My fibromyalgia specialists have long encouraged me to get more exercise, but most conventional plans were so far above my ability that attempting them put me into a flare-up. Even the Couch 2 5 K program was too intense for me, I was less fit than a couch potato.
The exercise program I found that worked for me falls into three categories:
- Exploration of Movement
- Very low intensity aerobics
Exploration of movement is not about developing any strength or flexibility, it is exploring your existing muscles and consciously activating more parts of your body. When you lift your arm, which joints do you lift from? Does this movement stop at your shoulder or go back into your neck? Try it again and involve the spine. Spend time with an infant on the floor, and copy his movements. Roll around in bed and try to activate every muscle in your body one at a time. These exercises are wonderful for short term relief of pain. For more formal instruction, there are any number of resources full of exercises you can do:
- Somatics - (Skip the useless narrative, go straight to the appendix.)
- The Art of Slowing Down - (I do strongly recommend you get to the narrative, but the author suggests a faster path to the lessons and speaks assuming you have indeed skipped ahead.)
Any Feldenkrais book or therapist will be able to help you with this type of exercise.
Balance I mostly get from Tai Chi. I can't really highly recommend a single source, but I suggest you try 2-3 different programs. Try at least one that includes QiGong exercises. Your problem areas will determine which style is best for you to work with.

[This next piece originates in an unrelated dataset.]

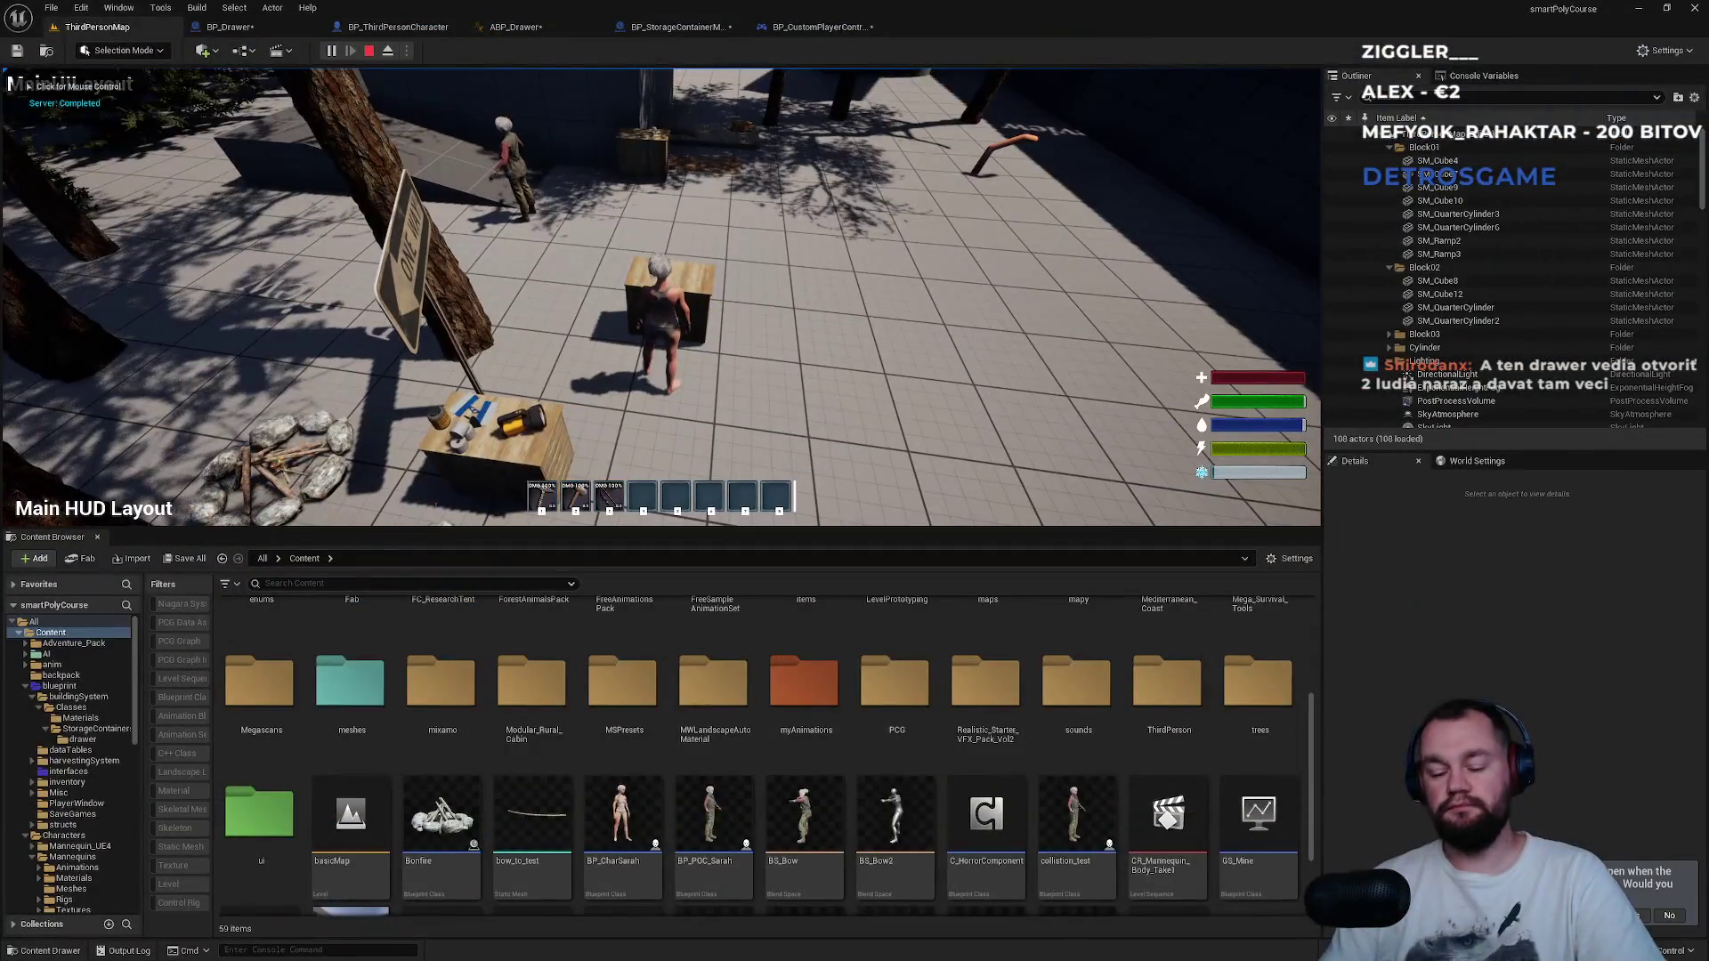
{"action": "key", "text": "Escape"}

For me the basic stances and the transitions between them was very important. Some other forms of Tai Chi are more about exploration of movement and less about balance. I am not able to do all the exercises in the DVD or hold out for the whole lesson, but I have found very helpful exercises within that I practice regularly. I also occasionally enjoy some of the Wii Fit Yoga exercises.
Another source of balance exercises comes from the classic gym. I work on the Asian squat and the pistol squat. I can do a good Asian squat, my pistol squat is pretty sad and very high.
The trick to aerobics for the unfit is to keep the exercise gentle and slow enough that we don't overdo it and hurt ourselves. Our well-meaning friends may coach us to keep up, but that may not be the right thing for us. I'd started using a heart rate monitor and experimentally found a range I could exercise in and feel good enough to repeat the next day, but you can shortcut my work and use Dr. Maffletone's formula to start out at the right zone. When in doubt go for the lower heart rate zone. Going to low may slow progress, but is not going to hurt you. If you think your workout needs to be more challenging, add time rather than intensity. You can always bump it up later if you feel good about that a few weeks into the program. You can measure your progress with the MAF test, or just watch your time for a specified route at a specified heart beat decline over time. I used walking and running for my MAF training, but you can use swimming, biking, or any other unencumbered steady movement instead.
If you are severely disabled and can't get up and around, ask your doctor if you can do any exercises while sitting or laying down. Some Feldenkris, Tai Chi and Yoga exercise can be done from bed, and on a really bad day that is what I do for exercise. Make doing no harm to yourself your primary goal, and getting your body moving your secondary goal. Never move further/harder than you are comfortable without the supervision of a medical professional, certified personal trainer, or other experienced coach.